Exercise: Could you output each record below exactly as it stands and leave the pictures out?

Supplied records:
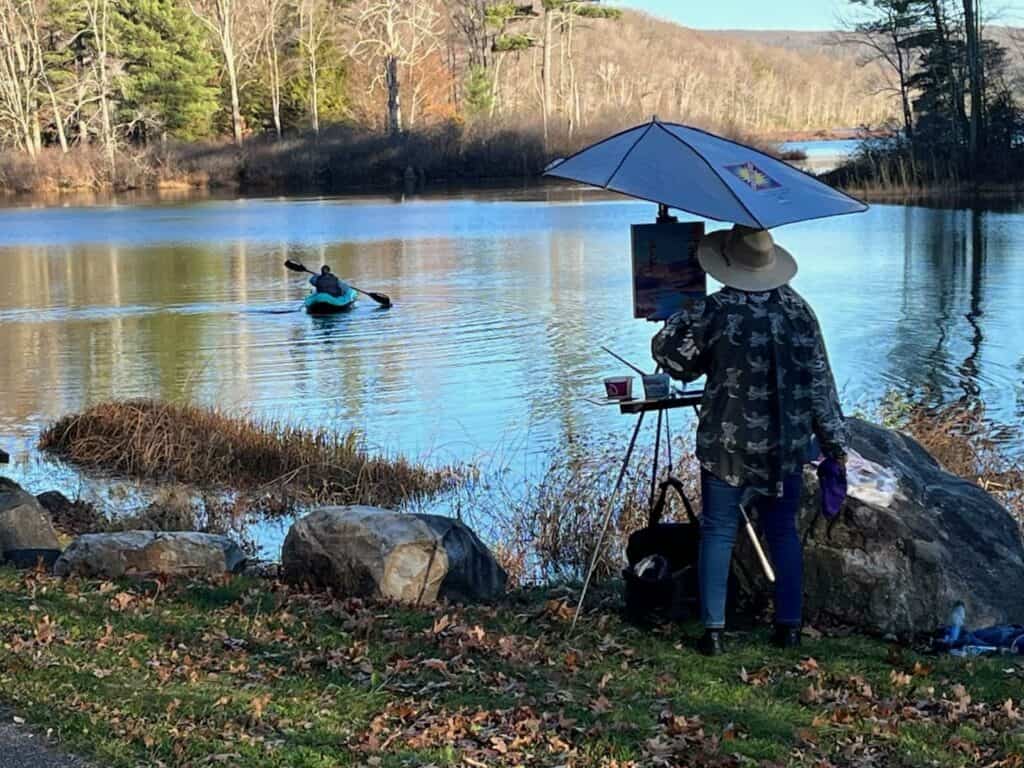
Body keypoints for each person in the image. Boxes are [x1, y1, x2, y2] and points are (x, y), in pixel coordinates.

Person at [652, 224, 847, 656]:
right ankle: (789, 627)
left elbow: (672, 358)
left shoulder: (715, 311)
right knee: (783, 532)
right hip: (787, 443)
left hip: (728, 442)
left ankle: (714, 632)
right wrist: (835, 442)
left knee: (719, 531)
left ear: (728, 265)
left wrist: (679, 313)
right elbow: (820, 384)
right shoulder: (800, 311)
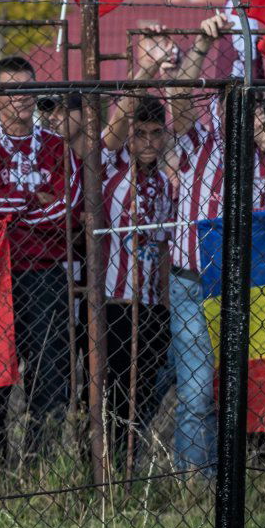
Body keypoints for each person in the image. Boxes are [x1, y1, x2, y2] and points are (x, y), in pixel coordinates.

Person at [167, 14, 265, 475]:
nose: (242, 111)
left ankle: (238, 475)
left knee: (242, 388)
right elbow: (179, 98)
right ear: (219, 106)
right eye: (233, 102)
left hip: (246, 289)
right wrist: (203, 46)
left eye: (253, 105)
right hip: (193, 282)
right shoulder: (197, 143)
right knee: (198, 390)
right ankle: (193, 481)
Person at [0, 55, 81, 463]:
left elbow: (69, 209)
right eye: (11, 89)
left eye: (28, 88)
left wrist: (8, 203)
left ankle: (39, 465)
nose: (21, 97)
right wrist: (36, 200)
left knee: (50, 373)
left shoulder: (57, 146)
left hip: (47, 274)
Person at [98, 94, 175, 466]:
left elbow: (162, 247)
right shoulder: (110, 170)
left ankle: (129, 457)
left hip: (150, 303)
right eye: (139, 133)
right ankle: (104, 461)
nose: (148, 142)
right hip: (113, 300)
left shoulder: (164, 184)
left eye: (155, 133)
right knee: (112, 387)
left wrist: (165, 303)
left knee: (143, 387)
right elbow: (109, 138)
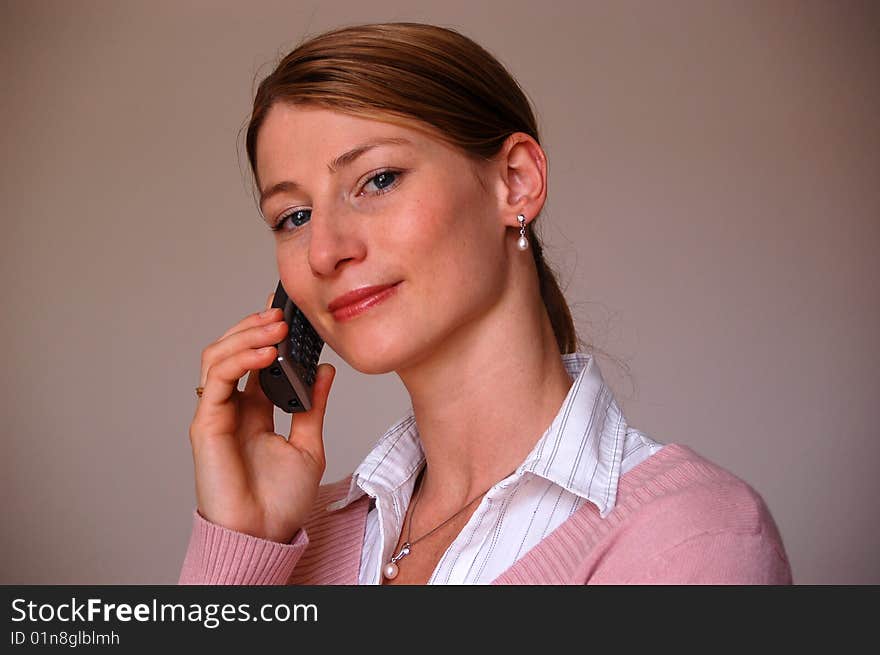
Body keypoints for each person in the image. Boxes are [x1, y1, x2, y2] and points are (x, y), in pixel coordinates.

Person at [179, 22, 792, 585]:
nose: (324, 252)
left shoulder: (691, 541)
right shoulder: (294, 539)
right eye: (295, 216)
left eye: (379, 179)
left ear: (515, 182)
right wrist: (240, 549)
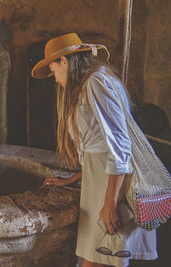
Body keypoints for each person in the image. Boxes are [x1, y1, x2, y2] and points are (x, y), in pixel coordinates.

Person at [31, 33, 157, 267]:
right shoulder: (89, 85)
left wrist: (110, 203)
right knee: (96, 259)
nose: (55, 79)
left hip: (110, 188)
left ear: (65, 61)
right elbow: (97, 148)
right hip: (99, 183)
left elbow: (120, 145)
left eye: (54, 70)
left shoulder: (95, 83)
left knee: (98, 260)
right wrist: (74, 179)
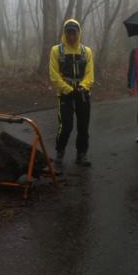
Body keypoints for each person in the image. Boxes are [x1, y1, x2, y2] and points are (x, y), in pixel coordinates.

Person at [49, 19, 94, 167]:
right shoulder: (56, 50)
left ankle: (81, 154)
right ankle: (60, 151)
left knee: (83, 126)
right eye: (68, 33)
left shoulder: (86, 51)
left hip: (82, 93)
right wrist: (67, 89)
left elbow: (90, 74)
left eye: (74, 33)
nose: (71, 37)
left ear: (78, 33)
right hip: (65, 94)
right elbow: (53, 75)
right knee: (66, 126)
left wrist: (83, 86)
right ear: (65, 33)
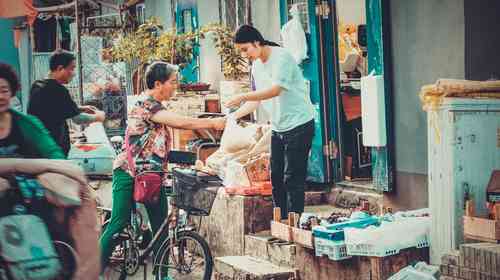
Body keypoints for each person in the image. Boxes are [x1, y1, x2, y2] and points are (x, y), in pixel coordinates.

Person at [100, 61, 225, 274]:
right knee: (118, 223)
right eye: (173, 82)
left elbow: (155, 144)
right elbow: (180, 123)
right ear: (158, 84)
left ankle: (162, 274)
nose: (176, 86)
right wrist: (212, 123)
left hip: (152, 176)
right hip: (128, 173)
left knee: (161, 228)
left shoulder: (158, 106)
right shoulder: (146, 105)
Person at [225, 25, 315, 219]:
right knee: (275, 177)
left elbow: (276, 90)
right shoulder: (257, 65)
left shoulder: (281, 57)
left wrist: (242, 96)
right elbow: (257, 101)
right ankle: (280, 220)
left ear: (257, 42)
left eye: (245, 49)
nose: (244, 55)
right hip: (278, 126)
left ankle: (295, 222)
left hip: (299, 124)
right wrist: (233, 116)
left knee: (292, 178)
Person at [28, 50, 106, 156]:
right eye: (72, 68)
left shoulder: (37, 85)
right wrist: (98, 117)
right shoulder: (59, 90)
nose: (73, 74)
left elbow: (53, 108)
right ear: (60, 68)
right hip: (53, 149)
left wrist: (80, 108)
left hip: (37, 146)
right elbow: (78, 119)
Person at [0, 62, 65, 159]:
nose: (1, 96)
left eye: (4, 91)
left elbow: (54, 154)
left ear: (12, 92)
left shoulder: (27, 124)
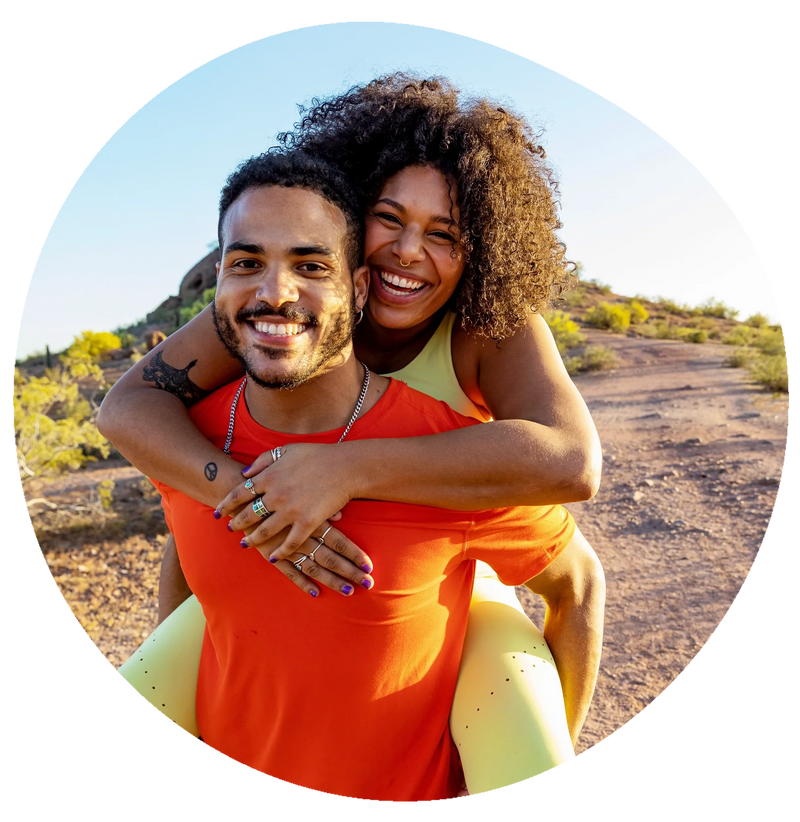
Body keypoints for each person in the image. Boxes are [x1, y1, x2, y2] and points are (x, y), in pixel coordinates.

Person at [99, 74, 605, 795]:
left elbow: (573, 463)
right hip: (261, 560)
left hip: (450, 561)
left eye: (444, 234)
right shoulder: (295, 301)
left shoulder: (491, 329)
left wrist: (346, 470)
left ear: (482, 248)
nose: (406, 252)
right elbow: (129, 407)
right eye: (386, 218)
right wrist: (253, 500)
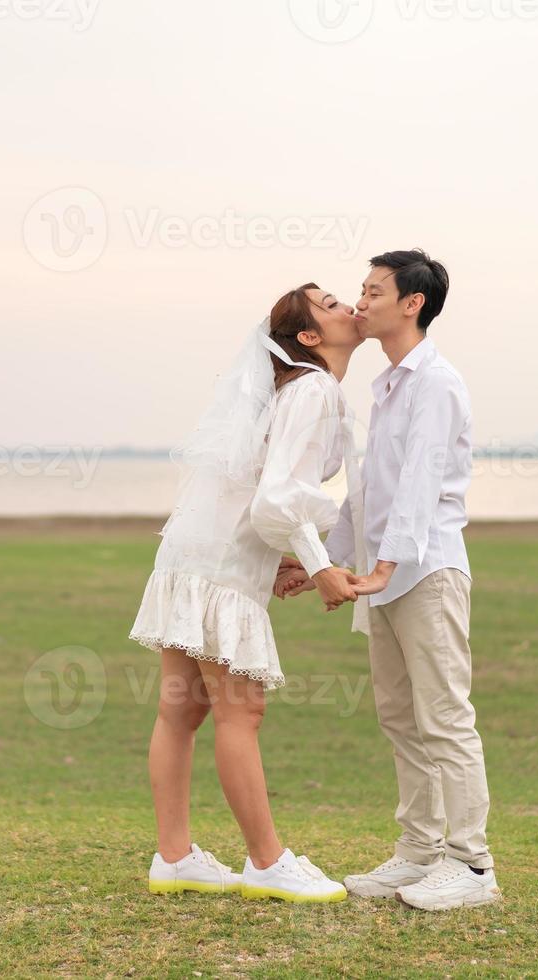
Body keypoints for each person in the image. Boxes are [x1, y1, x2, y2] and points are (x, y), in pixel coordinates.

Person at [130, 284, 367, 903]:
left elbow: (263, 491)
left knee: (181, 711)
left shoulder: (298, 389)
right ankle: (266, 863)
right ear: (310, 337)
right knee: (242, 711)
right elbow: (277, 499)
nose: (349, 306)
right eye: (332, 303)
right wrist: (319, 566)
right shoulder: (313, 388)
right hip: (219, 566)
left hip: (190, 552)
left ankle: (175, 857)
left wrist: (290, 556)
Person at [281, 250, 500, 911]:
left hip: (425, 571)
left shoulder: (437, 383)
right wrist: (318, 557)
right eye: (360, 290)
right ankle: (419, 853)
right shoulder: (388, 386)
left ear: (412, 304)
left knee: (445, 719)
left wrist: (384, 564)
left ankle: (472, 866)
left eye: (373, 291)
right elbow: (368, 492)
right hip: (388, 579)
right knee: (400, 718)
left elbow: (420, 486)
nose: (361, 301)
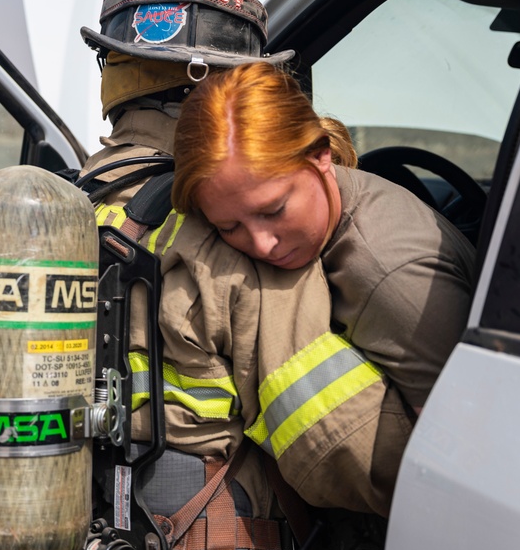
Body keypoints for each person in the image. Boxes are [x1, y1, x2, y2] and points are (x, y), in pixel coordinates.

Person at [78, 0, 415, 550]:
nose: (254, 234)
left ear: (113, 72)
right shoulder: (227, 239)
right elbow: (344, 447)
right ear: (235, 81)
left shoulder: (68, 204)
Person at [171, 62, 478, 417]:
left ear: (320, 155)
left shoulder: (387, 279)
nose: (261, 245)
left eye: (273, 211)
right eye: (229, 227)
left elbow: (460, 441)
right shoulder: (341, 200)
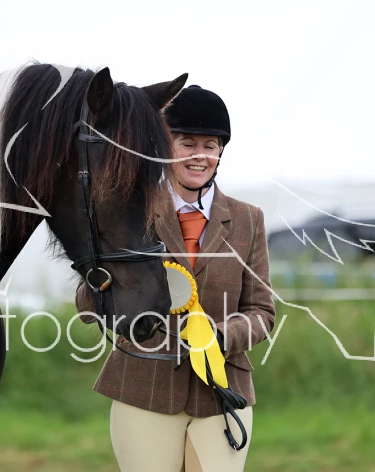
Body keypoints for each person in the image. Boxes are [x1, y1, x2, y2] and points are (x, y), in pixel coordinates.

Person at [75, 85, 276, 472]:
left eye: (210, 145)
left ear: (220, 152)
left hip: (221, 388)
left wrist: (219, 337)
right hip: (143, 386)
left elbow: (262, 312)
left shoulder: (248, 220)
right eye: (187, 144)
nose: (200, 155)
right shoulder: (130, 210)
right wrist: (101, 278)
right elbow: (86, 309)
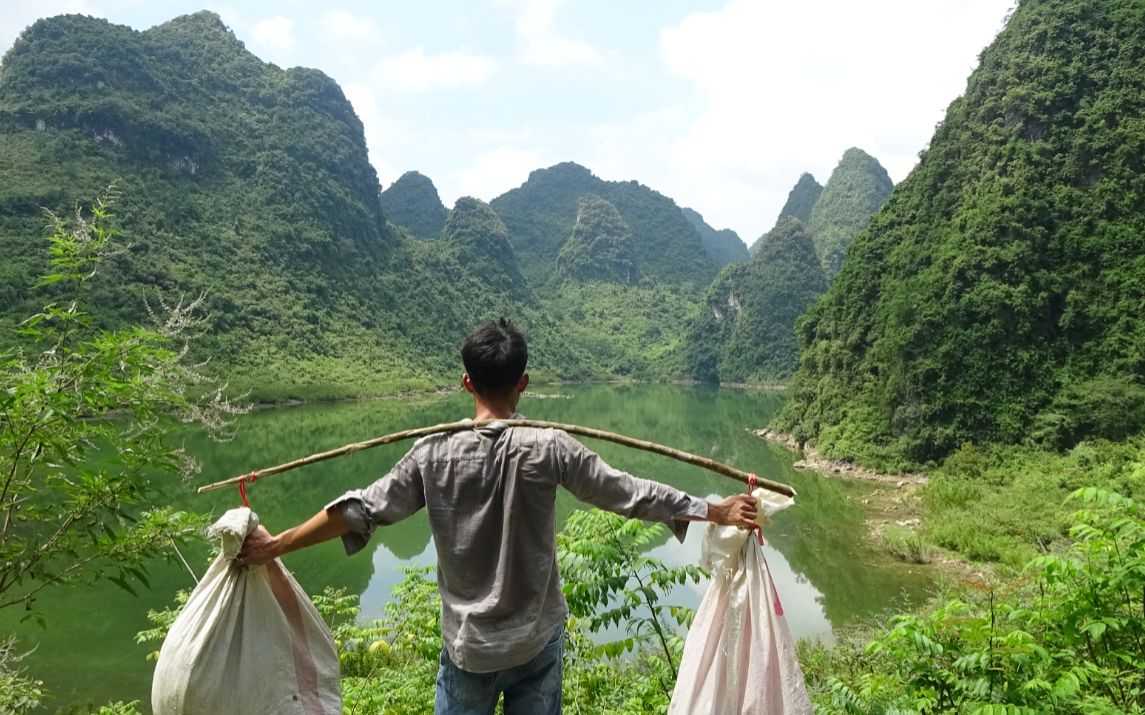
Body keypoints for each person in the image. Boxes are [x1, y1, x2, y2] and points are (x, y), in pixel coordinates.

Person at [237, 319, 758, 715]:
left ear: (467, 383)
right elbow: (627, 492)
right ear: (524, 383)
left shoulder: (431, 453)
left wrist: (276, 544)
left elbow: (359, 511)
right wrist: (715, 509)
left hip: (468, 651)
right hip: (536, 644)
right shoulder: (549, 447)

Solved exercise:
Body keypoints for each person in the image. Boxes are [x1, y1, x2, y2] and points are (x, y), in pixel coordinates.

Person at [652, 224, 847, 656]:
right ankle: (789, 627)
left elbow: (672, 358)
left shoulder: (715, 311)
right knee: (783, 532)
right hip: (787, 443)
left hip: (728, 442)
left ankle: (714, 632)
right wrist: (835, 442)
left knee: (719, 531)
left ear: (728, 265)
left wrist: (679, 313)
right elbow: (820, 384)
right shoulder: (800, 311)
Body keypoints for each person in the image. Boxes are [x1, y1, x2, y2] and points are (x, y), in pixel coordinates.

Person at [167, 14, 265, 475]:
nose: (242, 111)
left ankle: (238, 475)
left knee: (242, 388)
right elbow: (179, 98)
right ear: (219, 106)
right eye: (233, 102)
left hip: (246, 289)
right wrist: (203, 46)
left eye: (253, 105)
right hip: (193, 282)
right shoulder: (197, 143)
right knee: (198, 390)
right ankle: (193, 481)
Person at [0, 55, 81, 463]:
left elbow: (69, 209)
right eye: (11, 89)
left eye: (28, 88)
left wrist: (8, 203)
left ankle: (39, 465)
nose: (21, 97)
right wrist: (36, 200)
left knee: (50, 373)
left shoulder: (57, 146)
left hip: (47, 274)
Person at [98, 94, 175, 466]:
left elbow: (162, 247)
right shoulder: (110, 170)
left ankle: (129, 457)
left hip: (150, 303)
right eye: (139, 133)
right ankle: (104, 461)
nose: (148, 142)
right hip: (113, 300)
left shoulder: (164, 184)
left eye: (155, 133)
right knee: (112, 387)
left wrist: (165, 303)
left knee: (143, 387)
right elbow: (109, 138)
Body keypoints for each person in the image. Boxes are [x1, y1, x2, y2] and points are (x, y), in pixel coordinates.

Person at [179, 22, 792, 585]:
nose: (324, 252)
left shoulder: (691, 541)
right shoulder: (294, 539)
right eye: (295, 216)
left eye: (379, 179)
left ear: (515, 182)
right wrist: (240, 549)
Body keypoints for each person in the image. Boxes are [x1, y1, x2, y2] and points are (x, y), in pixel coordinates.

Person at [31, 33, 157, 267]:
right shoulder: (89, 85)
left wrist: (110, 203)
right knee: (96, 259)
nose: (55, 79)
left hip: (110, 188)
left ear: (65, 61)
right elbow: (97, 148)
right hip: (99, 183)
left elbow: (120, 145)
left eye: (54, 70)
left shoulder: (95, 83)
left knee: (98, 260)
right wrist: (74, 179)
Body keypoints for each person in the image. Boxes are [x1, y1, x2, y2] and points are (x, y), in pixel coordinates.

Person at [49, 19, 94, 167]:
right shoulder: (56, 50)
left ankle: (81, 154)
right ankle: (60, 151)
left knee: (83, 126)
right eye: (68, 33)
left shoulder: (86, 51)
left hip: (82, 93)
right wrist: (67, 89)
left elbow: (90, 74)
left eye: (74, 33)
nose: (71, 37)
left ear: (78, 33)
right hip: (65, 94)
right elbow: (53, 75)
right knee: (66, 126)
left wrist: (83, 86)
right ear: (65, 33)
Body keypoints for each person in the image. Boxes are [x1, y1, x2, y2] and points are (x, y), in pixel coordinates.

Person at [100, 61, 225, 274]:
right knee: (118, 223)
right eye: (173, 82)
left elbow: (155, 144)
right elbow: (180, 123)
right ear: (158, 84)
left ankle: (162, 274)
nose: (176, 86)
right wrist: (212, 123)
left hip: (152, 176)
right hip: (128, 173)
left knee: (161, 228)
left shoulder: (158, 106)
right shoulder: (146, 105)
Person at [225, 25, 315, 219]:
right knee: (275, 177)
left elbow: (276, 90)
right shoulder: (257, 65)
left shoulder: (281, 57)
left wrist: (242, 96)
right elbow: (257, 101)
right ankle: (280, 220)
left ear: (257, 42)
left eye: (245, 49)
nose: (244, 55)
right hip: (278, 126)
left ankle: (295, 222)
left hip: (299, 124)
right wrist: (233, 116)
left knee: (292, 178)
Person at [28, 50, 106, 156]:
right eye: (72, 68)
left shoulder: (37, 85)
right wrist: (98, 117)
right shoulder: (59, 90)
nose: (73, 74)
left elbow: (53, 108)
right ear: (60, 68)
right hip: (53, 149)
left wrist: (80, 108)
left hip: (37, 146)
right elbow: (78, 119)
Person at [0, 62, 65, 159]:
nose: (1, 96)
left eye: (4, 91)
left elbow: (54, 154)
left ear: (12, 92)
left shoulder: (27, 124)
Body keypoints for each person in the image. Boxes are [x1, y1, x2, y2] and points are (x, y), in pixel coordinates.

Person at [99, 74, 605, 795]:
left elbow: (573, 463)
right hip: (261, 560)
left hip: (450, 561)
left eye: (444, 234)
right shoulder: (295, 301)
left shoulder: (491, 329)
left wrist: (346, 470)
left ear: (482, 248)
nose: (406, 252)
right elbow: (129, 407)
right eye: (386, 218)
right wrist: (253, 500)
Body keypoints for each person in the image. Boxes are [x1, y1, x2, y2] and points are (x, y), in pixel coordinates.

Person at [130, 284, 367, 903]:
left elbow: (263, 491)
left knee: (181, 711)
left shoulder: (298, 389)
right ankle: (266, 863)
right ear: (310, 337)
right knee: (242, 711)
right elbow: (277, 499)
nose: (349, 306)
right eye: (332, 303)
right wrist: (319, 566)
right shoulder: (313, 388)
right hip: (219, 566)
left hip: (190, 552)
left ankle: (175, 857)
left wrist: (290, 556)
Person at [281, 250, 500, 911]:
left hip: (425, 571)
left shoulder: (437, 383)
right wrist: (318, 557)
right eye: (360, 290)
right ankle: (419, 853)
right shoulder: (388, 386)
left ear: (412, 304)
left knee: (445, 719)
left wrist: (384, 564)
left ankle: (472, 866)
left eye: (373, 291)
right elbow: (368, 492)
right hip: (388, 579)
right knee: (400, 718)
left elbow: (420, 486)
nose: (361, 301)
Body keypoints for each person in the image. Boxes are [x1, y1, x2, y2] and points are (x, y), in pixel coordinates.

Person at [78, 0, 415, 550]:
nose: (254, 234)
left ear: (113, 72)
right shoulder: (227, 239)
right elbow: (344, 447)
right ear: (235, 81)
left shoulder: (68, 204)
Person at [171, 62, 478, 417]:
left ear: (320, 155)
left shoulder: (387, 279)
nose: (261, 245)
left eye: (273, 211)
right eye: (229, 227)
left elbow: (460, 441)
right shoulder: (341, 200)
Body keypoints for each person in the image. Boxes are [x1, y1, x2, y2] and points are (x, y), in pixel coordinates.

Person at [75, 85, 276, 472]:
left eye: (210, 145)
left ear: (220, 152)
left hip: (221, 388)
left wrist: (219, 337)
right hip: (143, 386)
left elbow: (262, 312)
left shoulder: (248, 220)
right eye: (187, 144)
nose: (200, 155)
right shoulder: (130, 210)
right wrist: (101, 278)
right elbow: (86, 309)
Body keypoints for each person in the image. Boxes are [x1, y1, x2, y2] and points are (x, y), in pixel coordinates.

Person at [237, 319, 758, 715]:
left ear: (467, 383)
right elbow: (627, 492)
right ear: (524, 383)
left shoulder: (431, 453)
left wrist: (276, 544)
left elbow: (359, 511)
right wrist: (715, 509)
left hip: (468, 651)
right hip: (536, 644)
right shoulder: (549, 447)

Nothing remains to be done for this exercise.